Required task:
Copy out the lines of the entries below unchanged, starting at the line that contains "name author: (L.) R.M. Sm." and ending at the final line of the entries, with both of those lines included.
* begin Provided information *
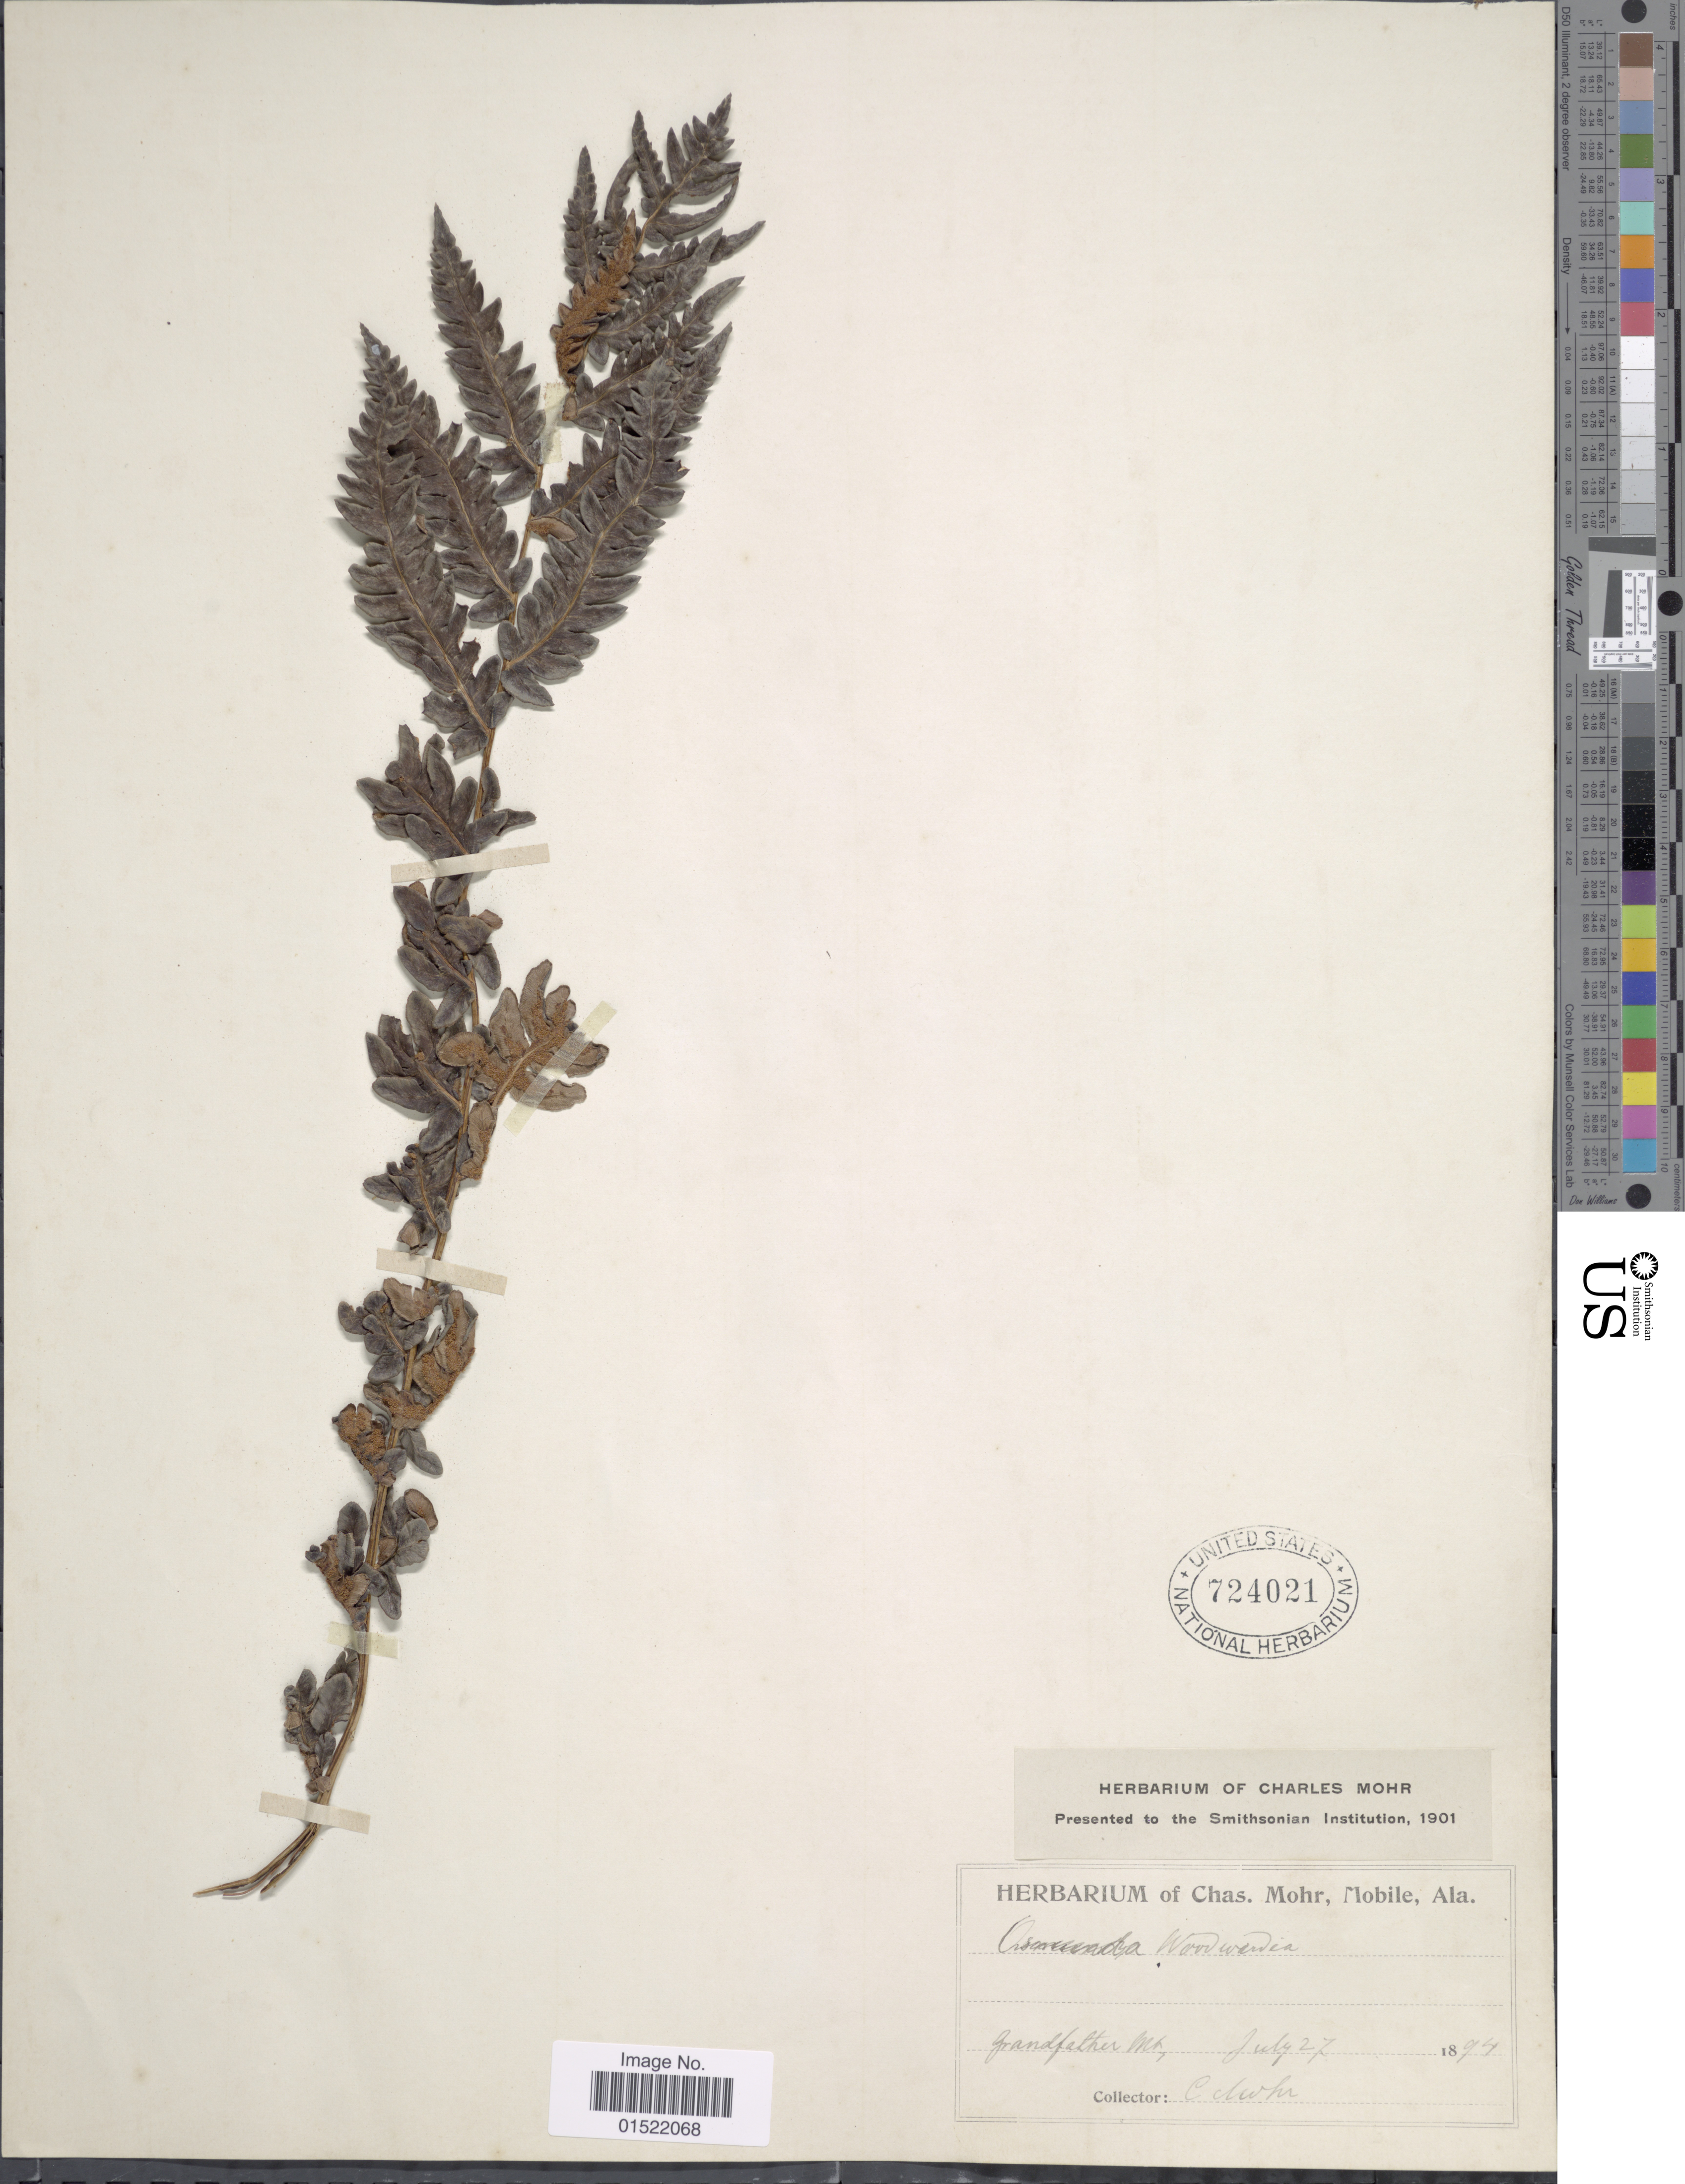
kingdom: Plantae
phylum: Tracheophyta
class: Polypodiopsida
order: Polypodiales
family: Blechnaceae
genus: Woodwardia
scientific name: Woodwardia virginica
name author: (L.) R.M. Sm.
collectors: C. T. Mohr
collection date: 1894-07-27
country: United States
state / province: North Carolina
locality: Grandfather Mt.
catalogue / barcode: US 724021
* end Provided information *
Task solution:
name author: (L.) R.M. Sm.
collectors: C. T. Mohr
collection date: 1894-07-27
country: United States
state / province: North Carolina
locality: Grandfather Mt.
catalogue / barcode: US 724021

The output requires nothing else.